NEBELBERG/LINZ: NEBELBERG. Michael Lauß, ein gebürtiger Nebelberger ist Künstler und Bildhauer. Er präsentiert demnächst seine Arbeiten in einer Ausstellung in der Galerie MAERZ in Linz. Diese Ausstellung wird am Dienstag, 2. Oktober 2001 um 19.00 Uhr in der Landstraße 7 eröffnet und ist bis 31. Oktober zu sehen. Orte seines künstlerischen Schaffens sind eine Werkstätte im benachbarten Bayern und ein Atelier in Linz, Europaplatz 4. Lauß ist seit dem Jahre 1984 freiberuflicher Künstler und Bildhauer und kann auf einige bedeutende Werke und erfolgreiche Ausstellungen zurückblicken. Teilnahmen an Symposien in Oxford, der Slowakei und Tschechien sind hier anzuführen, genauso wie sein Wirken in der Dreiflüssestadt Passau. In der Galerie MAERZ wird Lauß seine neuesten Kunstobjekte ausstellen. Michael Lauß: "Im großen Ausstellungsraum werde ich an den Wänden großformatige Graphiken anbringen, welche mit Zimmermannsbleistift auf grauem Papier gezeichnet worden und im Laufe des letzten Jahres entstanden sind. In der Mitte des Raumes stelle ich eine aus kleinen Holzstücken gefertigte Plastik mit dem Titel "Hirsch" dar. Diese Plastik wurde aus Lindenholz gefertigt – ohne jeglichen Nagel, Schraube oder Leimverbindung - wobei die Farbgebung die Dominanz der Figur entschärft und den kunstinteressierten Beobachter zum Innehalten anregen soll."

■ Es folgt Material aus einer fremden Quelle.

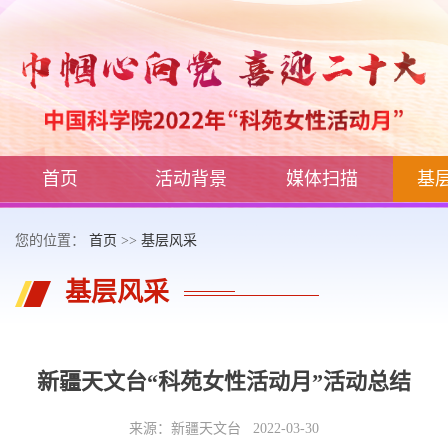
首页
活动背景
媒体扫描
基
您的位置：
首页
>>
基层风采
基层风采
新疆天文台“科苑女性活动月”活动总结
来源：新疆天文台 2022-03-30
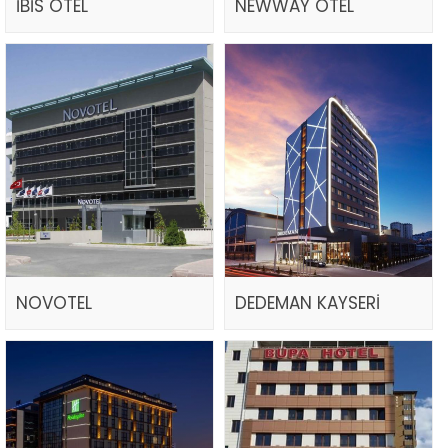
İBİS OTEL
NEWWAY OTEL
NOVOTEL
DEDEMAN KAYSERİ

Als weiteres Ausstellungsobjekt wird ein "Spielraum" eingerichtet werden. In diesem Raum stellt Künstler Lauß kleine Kästchen aus Holz in unterschiedlicher Dimension und Farbe vor. Diese eher ungeordnete Formation kann und soll die Ausstellungsbesucher zum Spielen animieren, ob imaginär oder real, dies bleibt dem Betrachter überlassen. Eröffnet wird diese Ausstellung von Mag. Anneliese Geyer vom Institut für Kulturförderung beim Land Oberösterreich.
Nützen sie die Gelegenheit, sich mit zeitgenössischer Kulturarbeit auseinander zu setzen. Vielfach wird die "künstlerische Jetztzeit" verachtet und die Aufmerksamkeit jenen Werken geschenkt, die vor hundert Jahren oder älter entstanden sind. Ein Besuch lohnt sich allemal, da der Künstler selbst Rede und Antwort stehen wird.